A Javier Ortíz
Siglo XIII europeo. Está a punto de terminar la Edad Media. Italia (el país que ahora conocemos como tal) cuenta con el mayor número de ciudades. Los núcleos más poblados eran Milán y Venecia, con noventa mil habitantes; en Firenze habitan unos sesenta mil; en Roma, treinta mil. Los negocios ciudadanos van unidos a una nueva mentalidad y comienza allí la bullicia del comercio, el dinero y la cultura. Nace el concepto de la ciudad-estado. Florencia ya es divina en su Trecento, hay tres nombres asociados a su gloria literaria: Dante Alighieri, Petrarca y Boccaccio.
Imprenta, fin del imperio Bizantino y descubrimiento de América, fueron tres acontecimientos que cimbraron a los europeos ilustrados, quienes trastocaron el orden y fundaron una nueva forma de pensar y de interpretar al orbe.
La “galaxia Gutemberg” apenas comenzaba a dominar ese nuevo mundo. Los libros impresos antes de 1500 y que hasta la fecha son denominados como “incunables”, apenas se comienzan a extender por una población que considera a la lectura (no aprendían tanto a escribir) como la nueva moda imperante. Se mencionan la existencia de métodos que aseguraban enseñar a leer en veinticuatro horas. Pues bien, de aquellos incunables, de los que se conservan, cerca de la mitad son de contenido religioso; poco más de un tercio, literatura; alrededor de un décimo, leyes; un poco menos, la ciencia o pseudo ciencia.
Italia. Quattrocento y Cinquecento. Durante el Renacimiento, Florencia era la ciudad de la “eloquentia”, un término más cercano a: “quasi in unum corpus, convenerunt scientitae omnes” (como en un solo cuerpo, se reunieron todas la ciencias), según un oscuro personaje de la época, Giovanni Tortelli. Francisco Sforza instala en su palacio a algunos sabios que han escapado a Italia tras la caída de Bizancio.

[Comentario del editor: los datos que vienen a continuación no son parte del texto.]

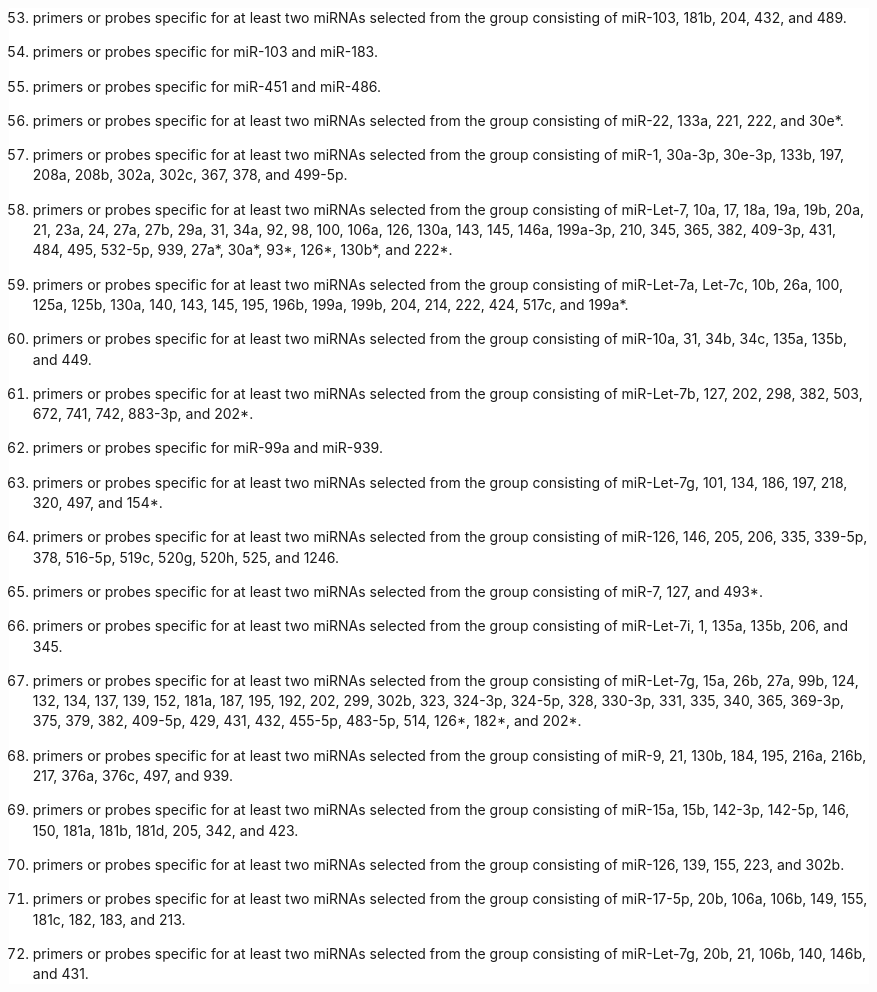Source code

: 53. primers or probes specific for at least two miRNAs selected from the group consisting of miR-103, 181b, 204, 432, and 489.

54. primers or probes specific for miR-103 and miR-183.

55. primers or probes specific for miR-451 and miR-486.

56. primers or probes specific for at least two miRNAs selected from the group consisting of miR-22, 133a, 221, 222, and 30e*.

57. primers or probes specific for at least two miRNAs selected from the group consisting of miR-1, 30a-3p, 30e-3p, 133b, 197, 208a, 208b, 302a, 302c, 367, 378, and 499-5p.

58. primers or probes specific for at least two miRNAs selected from the group consisting of miR-Let-7, 10a, 17, 18a, 19a, 19b, 20a, 21, 23a, 24, 27a, 27b, 29a, 31, 34a, 92, 98, 100, 106a, 126, 130a, 143, 145, 146a, 199a-3p, 210, 345, 365, 382, 409-3p, 431, 484, 495, 532-5p, 939, 27a*, 30a*, 93*, 126*, 130b*, and 222*.

59. primers or probes specific for at least two miRNAs selected from the group consisting of miR-Let-7a, Let-7c, 10b, 26a, 100, 125a, 125b, 130a, 140, 143, 145, 195, 196b, 199a, 199b, 204, 214, 222, 424, 517c, and 199a*.

60. primers or probes specific for at least two miRNAs selected from the group consisting of miR-10a, 31, 34b, 34c, 135a, 135b, and 449.

61. primers or probes specific for at least two miRNAs selected from the group consisting of miR-Let-7b, 127, 202, 298, 382, 503, 672, 741, 742, 883-3p, and 202*.

62. primers or probes specific for miR-99a and miR-939.

63. primers or probes specific for at least two miRNAs selected from the group consisting of miR-Let-7g, 101, 134, 186, 197, 218, 320, 497, and 154*.

64. primers or probes specific for at least two miRNAs selected from the group consisting of miR-126, 146, 205, 206, 335, 339-5p, 378, 516-5p, 519c, 520g, 520h, 525, and 1246.

65. primers or probes specific for at least two miRNAs selected from the group consisting of miR-7, 127, and 493*.

66. primers or probes specific for at least two miRNAs selected from the group consisting of miR-Let-7i, 1, 135a, 135b, 206, and 345.

67. primers or probes specific for at least two miRNAs selected from the group consisting of miR-Let-7g, 15a, 26b, 27a, 99b, 124, 132, 134, 137, 139, 152, 181a, 187, 195, 192, 202, 299, 302b, 323, 324-3p, 324-5p, 328, 330-3p, 331, 335, 340, 365, 369-3p, 375, 379, 382, 409-5p, 429, 431, 432, 455-5p, 483-5p, 514, 126*, 182*, and 202*.

68. primers or probes specific for at least two miRNAs selected from the group consisting of miR-9, 21, 130b, 184, 195, 216a, 216b, 217, 376a, 376c, 497, and 939.

69. primers or probes specific for at least two miRNAs selected from the group consisting of miR-15a, 15b, 142-3p, 142-5p, 146, 150, 181a, 181b, 181d, 205, 342, and 423.

70. primers or probes specific for at least two miRNAs selected from the group consisting of miR-126, 139, 155, 223, and 302b.

71. primers or probes specific for at least two miRNAs selected from the group consisting of miR-17-5p, 20b, 106a, 106b, 149, 155, 181c, 182, 183, and 213.

72. primers or probes specific for at least two miRNAs selected from the group consisting of miR-Let-7g, 20b, 21, 106b, 140, 146b, and 431.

La industria de la lana sustentaba entonces a las artes y las letras, actividad que seguiría durante mucho tiempo. Brunelleschi construye la catedral de Santa María del Fiore, en 1423, tras pugnar con sus rivales, obtiene poderes como “inventore e governatore della cupola maggiore”, pero se niega a explicar sus planes antes de conseguir el encargo, para que nadie pudiera imitarlo.
El 22 de junio de 1527, murió Niccoló Machiavelli, que tenía cincuenta y ocho años de edad y se trataba de un hombre que había caído en el fracaso político. Aún no sabía que su nombre sería un concepto de algo siniestro: “maquiavélico”. Mucho antes de ese año, enredado en lío público y acusado de traición, fue desterrado apenas a media legua de Florencia, su ciudad natal, se dedicaba a jugar con la gente del pueblo, a leer y a escribir. Lo dice en una carta fechada en diciembre de 1513…
“Me estoy en la aldea… Me levanto por la mañana con el sol y me voy a un bosque mío que hago talar [ cuida de sus negocios ]… Al marcharme del bosque voy a una fuente, y desde allí a un bosquecillo de pájaros; llevo bajo el brazo un libro, o Dante, o Petrarca, o uno de esos poetas menores, como Tibulio Ovidio… Luego me voy al camino, a la taberna, hablo con los que pasan, oigo cosas variadas y me fijo en diversos gustos y diversas fantasías de los hombres... [Va a comer a su casa y regresa a la taberna ] me echo a perder del todo jugando a la cricca… se arman mil peleas e infinitas ofensas… enredado entre estos piojosos, quito el moho a los sesos y desahogo la malignidad de mi suerte...”
La carta fue escrita a finales del mismo año en que a Maquiavelo le lleva seis meses escribir un tratado que aún no conoce el descuido de los grandes lectores y los políticos preparados: El príncipe. Una obra que ha recibido alabanzas y muestras de rechazo, quizá por su ambigüedad, por su descaro. En uno de los capítulos espeta una frase contundente, dice que el dilema es que los hombres “si debbono vezzeggiare o spegnere” (“se deben mimar o extinguir”) y en otro: “tutti e´ profeti armati vinsono, e li disarmati ruinorono” (“todos los profetas armados vencieron, y los desarmados fracasaron”).
Hoy hace 480 años de la muerte del autor de Il principe.